CL_KERNEL_PREFERRED_WORK_GROUP_MULTIPLE is most closely related to the warp size (the number of work-items in a warp/wavefront), although it’s not the same thing.

This leads me to also wonder that if PWGM is independent of the data type then why must I query it from clGetKernelWorkGroupInfo, which is only available after building the program and kernel? Shouldn’t this query be available from clGetDeviceInfo?

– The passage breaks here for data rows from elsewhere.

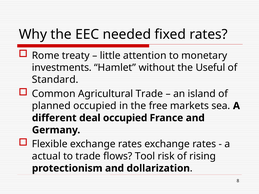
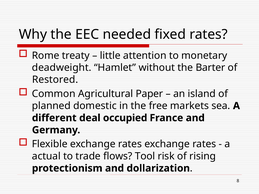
investments: investments -> deadweight
Useful: Useful -> Barter
Standard: Standard -> Restored
Agricultural Trade: Trade -> Paper
planned occupied: occupied -> domestic
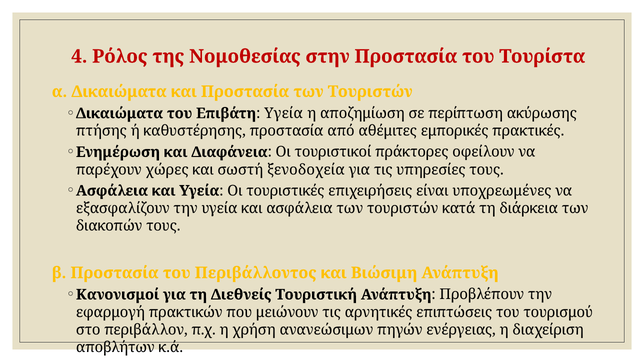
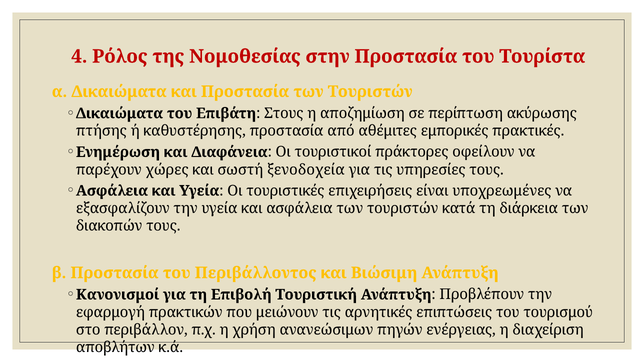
Επιβάτη Υγεία: Υγεία -> Στους
Διεθνείς: Διεθνείς -> Επιβολή
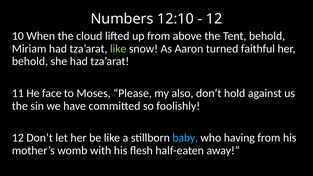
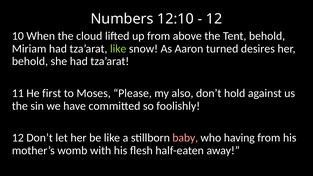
faithful: faithful -> desires
face: face -> first
baby colour: light blue -> pink
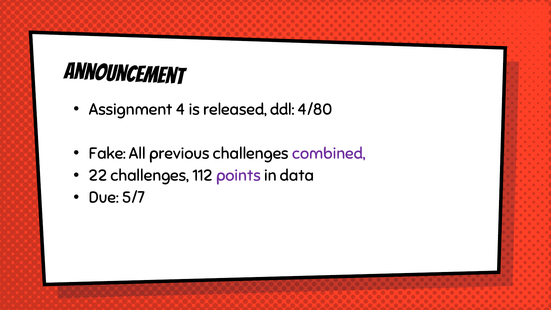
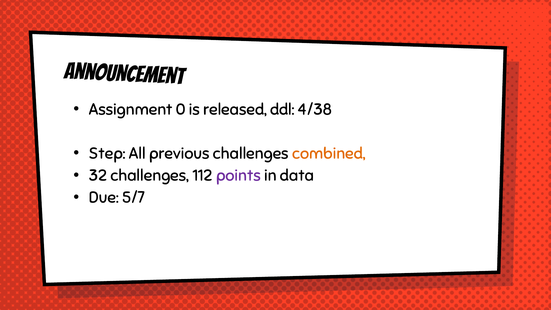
4: 4 -> 0
4/80: 4/80 -> 4/38
Fake: Fake -> Step
combined colour: purple -> orange
22: 22 -> 32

Because in principle it will depend on the kernel. Let’s say that your kernel is using float16 everywhere and has little or no flow-control. If your hardware has a native SIMD width of 16 then a smart compiler may decide that you have already done all the work vectorizing the code and the hardware can just run your kernel as-is. In that case the CL_KERNEL_PREFERRED_WORK_GROUP_MULTIPLE will be 1.

The kernel described above is not common. Most kernels you see will be written in scalar form and if your hardware natively runs 16-float wide SIMD instructions it makes more sense to map 16 work-items to one SIMD unit. In that case CL_KERNEL_PREFERRED_WORK_GROUP_MULTIPLE will be 16.

I hope this sheds some light on why things work the way they do.